Congress Takes Steps to Address Substance Use Disorder; More Action Needed

Jane Sheehan

Senior Government Affairs Manager

Substance Use Disorder (SUD) is a massive public health emergency facing the United States, costing tens of thousands of lives per year and touching every community. Over the past few months, Congress has prioritized addressing this crisis with hearings and legislation aimed at the opioids crisis in particular.

The House Energy and Commerce Committee recently reported out 57 bills that will be considered on the House floor later in June, many of which received at least some bipartisan support. In the Senate, the Finance, HELP, and Aging Committees are also working on legislation to stem the rise of this crisis. We are grateful for Congress’s attention to and action on this issue, and hope it is a down payment for actions to come.  
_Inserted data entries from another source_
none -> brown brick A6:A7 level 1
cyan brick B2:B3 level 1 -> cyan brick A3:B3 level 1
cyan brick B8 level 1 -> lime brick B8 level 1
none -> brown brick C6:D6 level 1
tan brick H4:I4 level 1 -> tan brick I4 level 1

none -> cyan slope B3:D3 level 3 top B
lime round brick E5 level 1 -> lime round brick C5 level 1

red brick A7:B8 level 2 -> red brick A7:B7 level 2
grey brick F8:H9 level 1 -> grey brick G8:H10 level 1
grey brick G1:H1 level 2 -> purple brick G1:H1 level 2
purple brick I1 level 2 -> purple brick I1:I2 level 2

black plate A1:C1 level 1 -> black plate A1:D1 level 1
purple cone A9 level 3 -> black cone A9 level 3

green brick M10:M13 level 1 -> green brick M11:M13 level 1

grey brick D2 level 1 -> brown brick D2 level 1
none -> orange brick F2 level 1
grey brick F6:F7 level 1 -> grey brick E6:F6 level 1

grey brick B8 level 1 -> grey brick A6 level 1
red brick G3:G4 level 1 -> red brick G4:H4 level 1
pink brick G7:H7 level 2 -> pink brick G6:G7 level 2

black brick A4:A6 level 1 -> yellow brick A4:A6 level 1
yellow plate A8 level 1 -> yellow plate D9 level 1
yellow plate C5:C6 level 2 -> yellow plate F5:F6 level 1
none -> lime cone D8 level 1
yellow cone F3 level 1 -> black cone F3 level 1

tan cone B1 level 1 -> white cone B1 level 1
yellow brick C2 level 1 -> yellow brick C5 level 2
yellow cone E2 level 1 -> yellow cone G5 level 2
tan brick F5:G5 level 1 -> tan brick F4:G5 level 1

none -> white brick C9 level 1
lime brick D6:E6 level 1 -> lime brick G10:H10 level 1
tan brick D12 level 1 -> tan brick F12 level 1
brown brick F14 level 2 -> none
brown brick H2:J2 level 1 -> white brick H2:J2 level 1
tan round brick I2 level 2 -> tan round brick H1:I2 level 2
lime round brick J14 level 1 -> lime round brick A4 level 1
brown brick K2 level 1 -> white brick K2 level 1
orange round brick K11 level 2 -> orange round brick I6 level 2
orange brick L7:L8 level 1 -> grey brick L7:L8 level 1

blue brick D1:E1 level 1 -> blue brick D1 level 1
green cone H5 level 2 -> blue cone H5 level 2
But the legislation put forward to this point is not adequate to address the scope of the crisis. To truly and effectively combat this crisis, Congress must significantly expand the reach of Medicaid-funded preventive and treatment services. Medicaid covers 70 million people nationwide and plays a pivotal role in addressing substance use disorder (SUD), including covering nearly 4 in 10 non-elderly adults in the country with opioid addiction. 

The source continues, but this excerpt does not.